In one of Asia's longest-running insurgencies, at least 70,000 people have been killed in Sri Lanka since 1983.

"We have completely taken over Pooneryn. We have gone up to the town, and control the roads from Pooneryn to Paranthan," military spokesman Brigadier Udaya Nanayakkara said.

The Defence Ministry said troops had encountered stiff resistance as they fought through marshlands south of Pooneryn and across the Paranthan junction overnight.

The Liberation Tigers of Tamil Eelam (LTTE) had no immediate comment.

"We didn't find any artillery, because they must have taken those pieces away or hidden them," Nanayakkara said. Saturday's capture came after months of heavy fighting on the west coast.
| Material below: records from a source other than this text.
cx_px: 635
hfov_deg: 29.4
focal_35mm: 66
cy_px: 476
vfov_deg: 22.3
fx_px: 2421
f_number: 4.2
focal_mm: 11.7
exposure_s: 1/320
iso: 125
Surrender: Sri Lanka's president Saturday asked Tamil Tigers to surrender after troops claimed to have recaptured a strategically important town from Tiger rebels following months of heavy fighting. President Mahinda Rajapakse said in a televised address to the nation security forces wrested control of the town of Pooneryn and the main northwestern coastal route of A-32.

"This morning the entire A-32 road and Pooneryn was captured by our security forces," the president said. "On this occasion, I ask (Tiger chief Velupillai) Prabhakaran to lay down and immediately come for talks."
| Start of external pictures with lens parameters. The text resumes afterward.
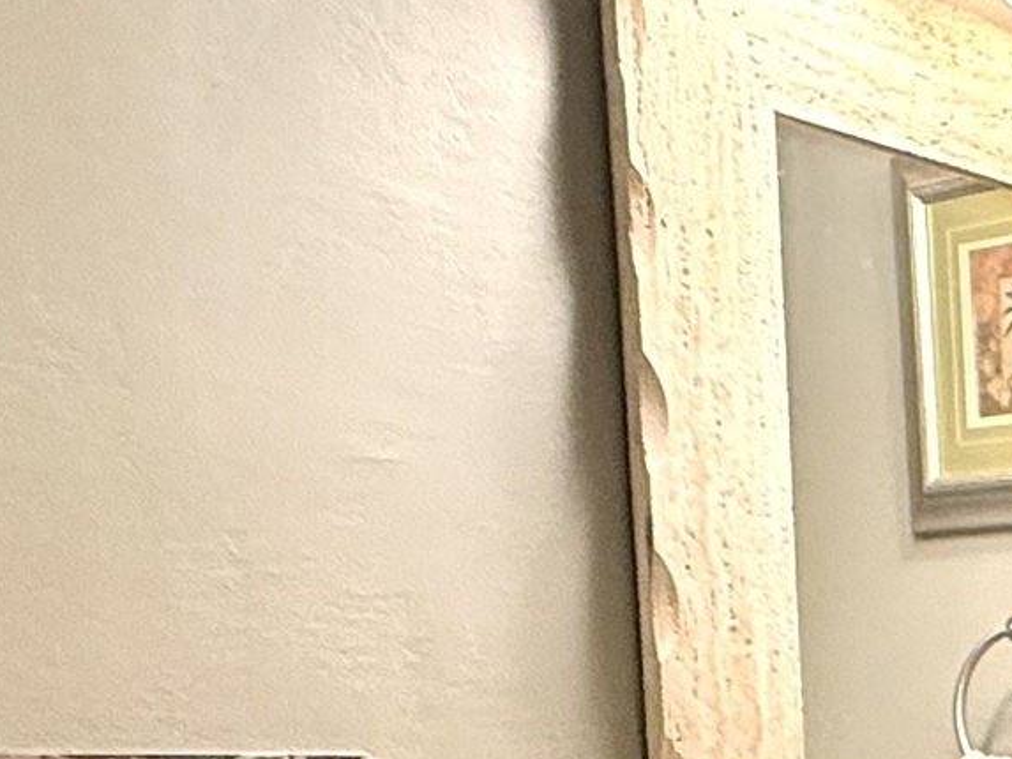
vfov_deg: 17.5
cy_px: 1172
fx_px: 2193
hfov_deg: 21.9
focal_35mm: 75
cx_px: 1489
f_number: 2.2
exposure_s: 1/60
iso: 320
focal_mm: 2.22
"The best thing he can do for the (Tamil) people in the north is to lay down arms and surrender," he said.

Pooneryn had been a Tiger stronghold since 1993 when the rebels dislodged the main military base after killing some 700 soldiers in three days of intense battles. The rebels had used the coastal area to launch artillery strikes against a military airbase on the northern edge of the government-controlled Jaffna peninsula vulnerable to long-range attacks.

The defence ministry described Saturday's capture of Pooneryn as the "greatest feat against terrorists" along the island's northwestern seaboard. The ministry said troops were closing in on the town of Kilinochchi, the political capital of the Liberation Tigers of Tamil Eelam (LTTE) further south.

"Pitched battles are still going on in the area," the ministry said. "The terrorists are fast withdrawing" to the northwest. The ministry, however, has made repeated claims in recent months that Kilinochchi was about to fall.

The air force deployed helicopter gun ships to pound suspected Tiger strongholds in the Jaffna peninsula Saturday morning in support of ground troops in the area, the military said.

The latest reports came as the country's parliament was set to vote Saturday on a new war budget allocating a record 1.6 billion dollars for defence in 2009, up from 1.5 billion dollars this year.

The territory held by the separatist Tiger rebels has shrunk sharply since the guerrillas lost the vast eastern province in July last year after months of heavy combat. Security forces have in recent months stepped up their offensive in a bid to capture Kilinochchi, the town where Tigers received visiting foreign dignitaries.

With the fall of Pooneryn, the military has taken the northwestern seaboard of the island and is poised to open a new land route to the Jaffna peninsula, which had so far been supplied by sea and air routes.